● **Given data**:
/---
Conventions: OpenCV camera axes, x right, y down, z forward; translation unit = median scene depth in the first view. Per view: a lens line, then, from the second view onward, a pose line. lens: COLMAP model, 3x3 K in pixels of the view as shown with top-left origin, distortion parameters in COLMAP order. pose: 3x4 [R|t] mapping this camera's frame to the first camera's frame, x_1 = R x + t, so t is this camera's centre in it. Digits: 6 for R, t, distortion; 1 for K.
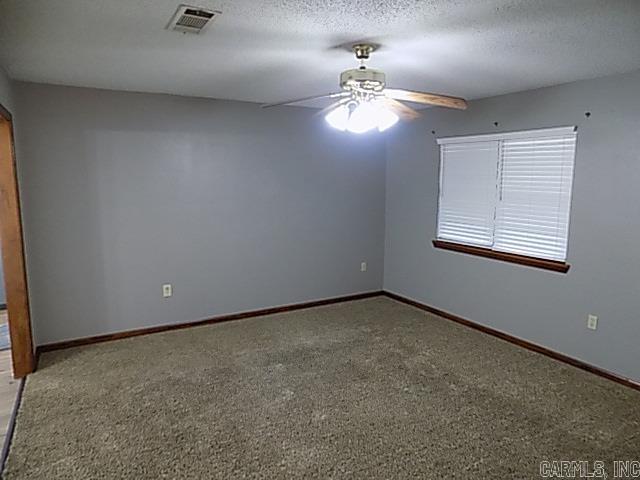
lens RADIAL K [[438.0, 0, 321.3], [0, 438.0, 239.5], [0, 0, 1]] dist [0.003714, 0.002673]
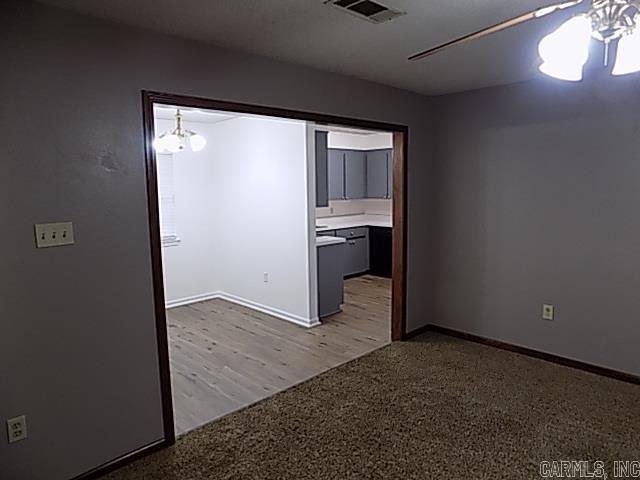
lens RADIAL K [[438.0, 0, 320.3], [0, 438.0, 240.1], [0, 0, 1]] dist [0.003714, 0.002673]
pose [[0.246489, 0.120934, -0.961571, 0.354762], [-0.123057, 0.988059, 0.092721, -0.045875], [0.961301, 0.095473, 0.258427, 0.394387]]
\---
● **Task brief**:
Locate every line of the material that contains the string "lens", treating uppercase and lowercase as different, and copy each of those lines in full.

● **Task output**:
Conventions: OpenCV camera axes, x right, y down, z forward; translation unit = median scene depth in the first view. Per view: a lens line, then, from the second view onward, a pose line. lens: COLMAP model, 3x3 K in pixels of the view as shown with top-left origin, distortion parameters in COLMAP order. pose: 3x4 [R|t] mapping this camera's frame to the first camera's frame, x_1 = R x + t, so t is this camera's centre in it. Digits: 6 for R, t, distortion; 1 for K.
lens RADIAL K [[438.0, 0, 321.3], [0, 438.0, 239.5], [0, 0, 1]] dist [0.003714, 0.002673]
lens RADIAL K [[438.0, 0, 320.3], [0, 438.0, 240.1], [0, 0, 1]] dist [0.003714, 0.002673]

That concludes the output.